Makedonya’da okumanın öğrencilere sunduğu başka avantajlar da bulunmaktadır. Bu avantajların en başında yer alan en önemli olgu ise, öğrencilerin sınav stresi olmadan istedikleri bölümü seçip okuyabilmesidir. Türkiye’de yıllarca üniversiteye giriş sınavları için çalışan ve sonucunda umduğunu bulamayan öğrenciler çok fazla sayıdadır. Ayrıca öğrenciler istedikleri bölümü kazanabilsin diye aileler dershaneler, özel dersler ve etütler için bir hayli para dökmektedir.
Öğrenciler hayatlarının en güzel günlerini asosyal bir hale gelerek sadece ders çalışarak geçirmektedir. Bunun sonucunda ise girdikleri üniversite öğrenci seçme sınavlarında istedikleri başarıyı elde edememekte veya çok fazla öğrenci sayısı ve talebe göre az üniversite sayısı olduğu için başarılı oldukları halde kontenjan yetmediği için üniversiteye giriş yapamamaktadırlar.
Uzun yıllar boyunca sınava hazırlandıkları halde herhangi bir üniversiteye giriş yapamayan öğrenciler sınava tekrar hazırlanma şevkini de kaybetmektedirler. Bu nedenle çoğu insan üniversite okumaktan vazgeçmektedir. Bunun dışında istemedikleri bir bölüme puanları yettiği için okumak zorunda olan öğrenciler de bulunmaktadır.

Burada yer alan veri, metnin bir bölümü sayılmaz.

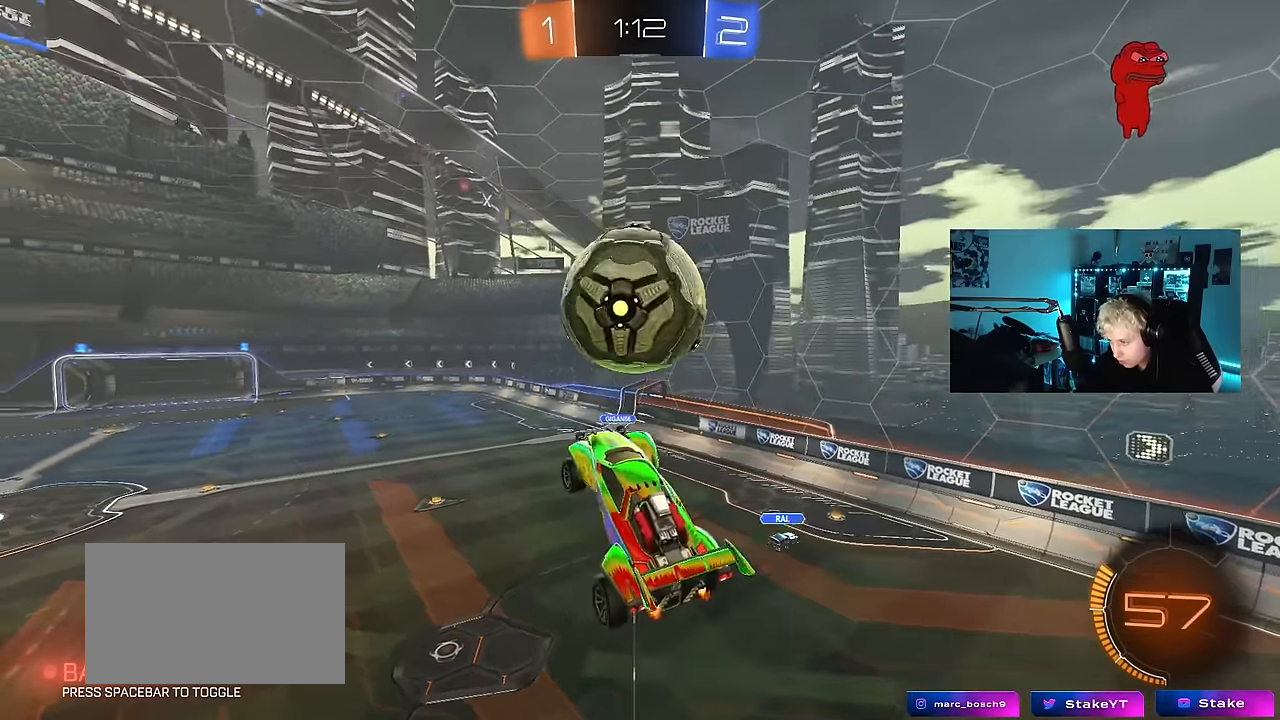
{"keys": ["a", "s"], "mouse": [], "mouse_move": "still", "events": [[67, "a", "down"], [200, "a", "up"], [250, "d", "down"], [383, "d", "up"], [483, "a", "down"], [483, "s", "down"]]}
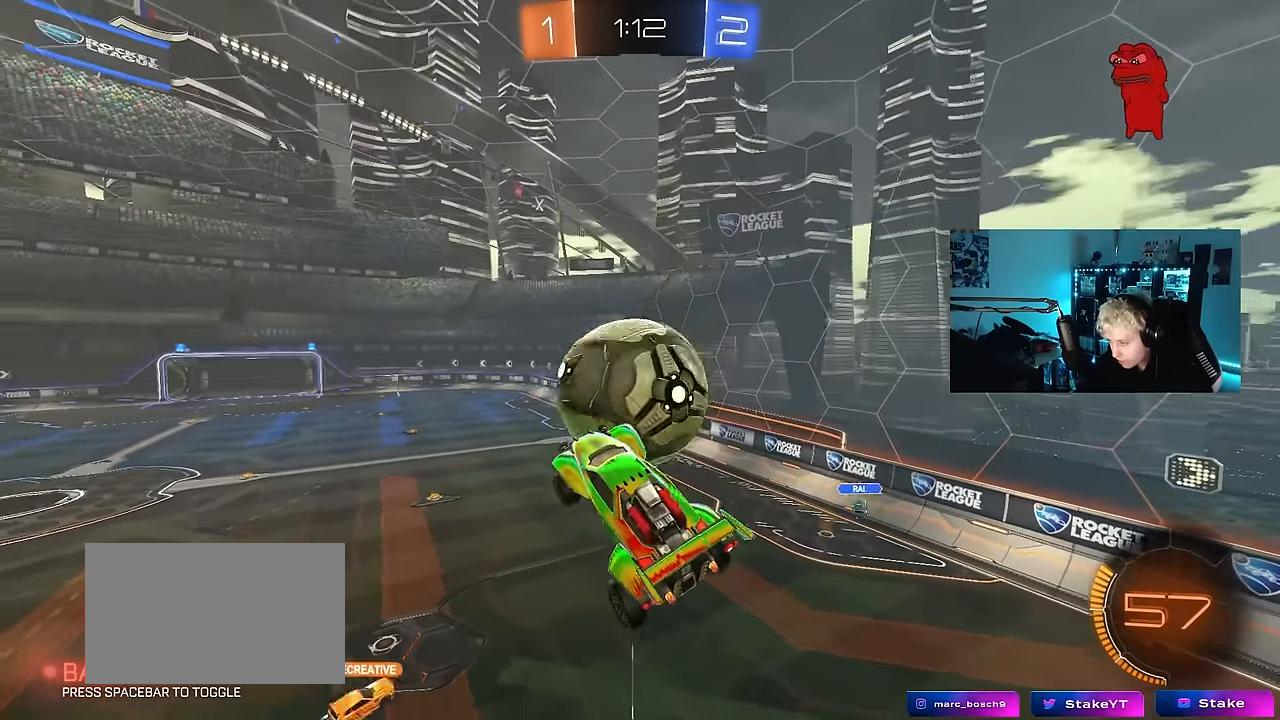
{"keys": [], "mouse": [], "mouse_move": "still", "events": [[33, "shift", "down"], [83, "a", "up"], [117, "s", "up"], [117, "shift", "up"], [167, "d", "down"], [317, "d", "up"], [417, "a", "down"], [500, "a", "up"]]}
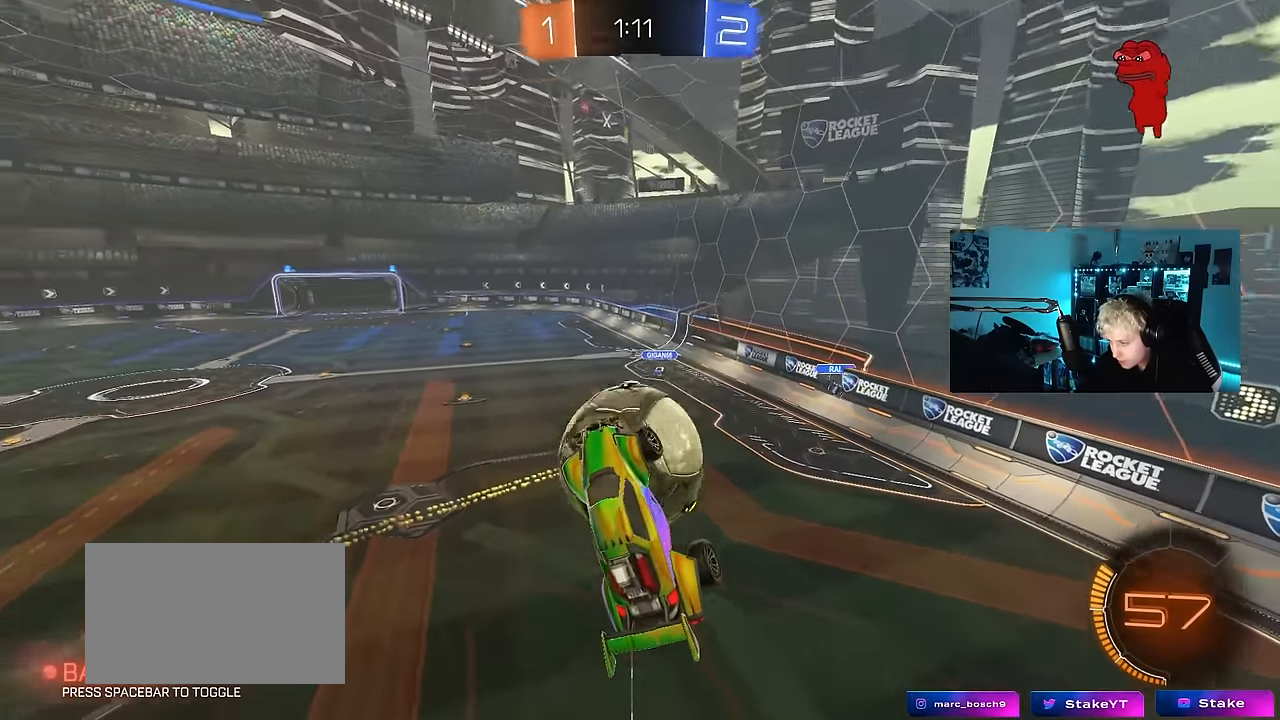
{"keys": ["d", "shift", "w"], "mouse": ["left"], "mouse_move": "still", "events": [[150, "a", "down"], [150, "w", "down"], [183, "mouse_left", "down"], [367, "a", "up"], [367, "shift", "down"], [367, "w", "up"], [467, "d", "down"], [467, "w", "down"]]}
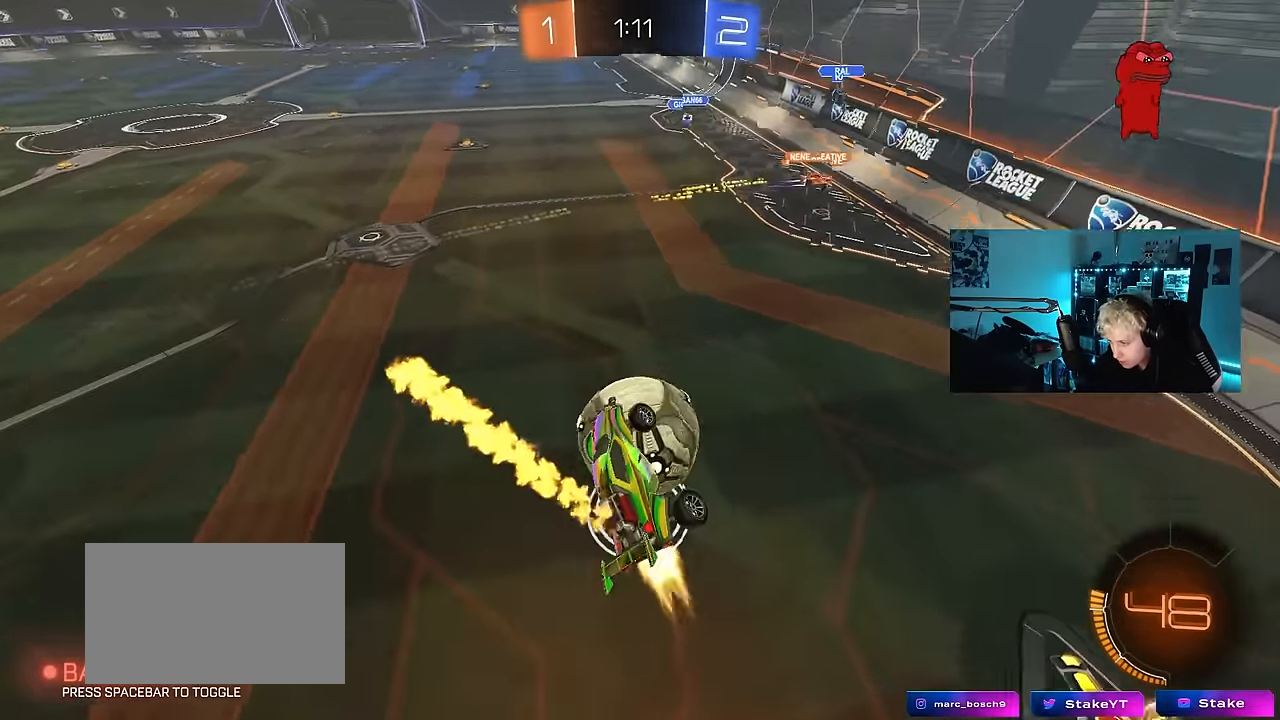
{"keys": ["d"], "mouse": ["left"], "mouse_move": "still", "events": [[17, "mouse_left", "up"], [117, "shift", "up"], [150, "mouse_left", "down"], [200, "w", "up"]]}
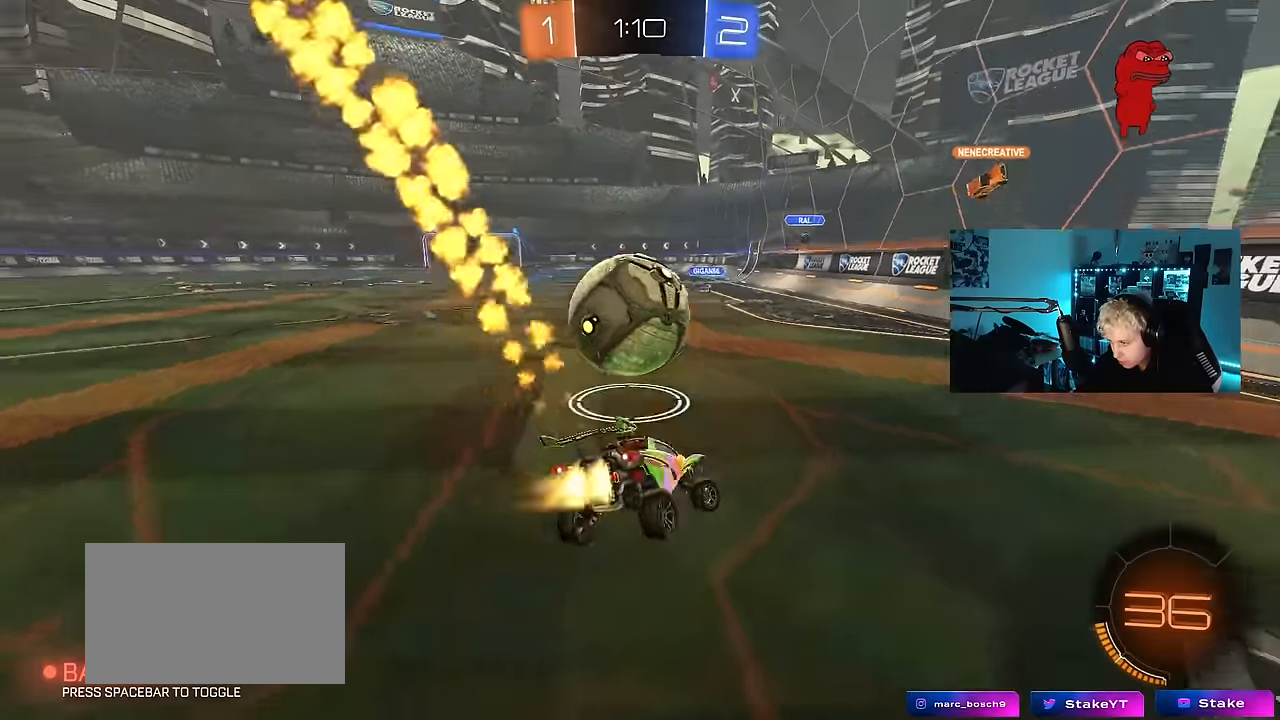
{"keys": ["w"], "mouse": ["left"], "mouse_move": "still", "events": [[84, "a", "down"], [84, "d", "up"], [84, "w", "down"], [317, "a", "up"], [400, "d", "down"], [450, "d", "up"]]}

Sırf yıllarca uğraştıkları için açıkta kalmamak adına puanlarının yettiği üniversiteye giriş yapıp sevmedikleri bir bölümü senelerce bitirmeye çalışmaktadırlar. Bunun sonucunda sevmedikleri bir bölümü istemeyerek okudukları için başarısız sonuçlar almakta ve sonucunda sevmedikleri bir bölümle ilgili bir ömür boyu çalışmak zorunda kalmaktadırlar. Ayrıca ülkemizde istedikleri bölümü kazanıp seve seve okuyup bitiren öğrenciler için de çeşitli olumsuzluklar bulunmaktadır. Bu olumsuzlukların başında diplomalarını aldıkları halde herhangi bir iş bulamamaları, kendi alanlarında istedikleri meslekleri yapamamaları gibi durumlar göze çarpmaktadır.
Aileler çocuklarını istedikleri bölümü okutabilmek için özel üniversitelere yollamak zorunda kalmaktadırlar. Bu nedenle yüksek miktarda harç paraları vererek aileler özel üniversite yükü altında ezilmek zorunda kalmaktadır veya öğrenci ülkemizde başka bir şehirde devlet üniversitesini kazansa bile bu sefer de devlet üniversitelerinin harç paraları ve öğrencilerin kazandığı şehirde barınma, yeme –içme, yol parası masrafları büyük bir yük olmaktadır. Tüm bu zahmetlerin sonunda öğrencinin istediği üniversitenin ilgili bölümünü kazanabilmesi ve sonunda da üniversite mezunu olup hayalindeki mesleğe kavuşabilmesi hayal olarak tanımlanabilmektedir. Tüm bu olumsuzlukların yanı sıra ailelerin ve öğrencilerin göz ardı ettiği veya önyargı ile baktıkları yurt dışı eğitim seçeneği bulunmaktadır. Yurtdışı üniversite hakkında bilinmeyen birçok gerçek bulunmaktadır. Öğrenci yıllarca dershaneler, kurslar ve etütlerle zaman kaybetmekte, ezberci sistemin kölesi olmaktadır. Bunun sonucunda da yarış atı gibi arkadaşlarıyla hırs içerisine girerek sınav stresine girmektedir. Ve maalesef çoğunlukla tüm bu çabalar hüsranla sonuçlanmaktadır.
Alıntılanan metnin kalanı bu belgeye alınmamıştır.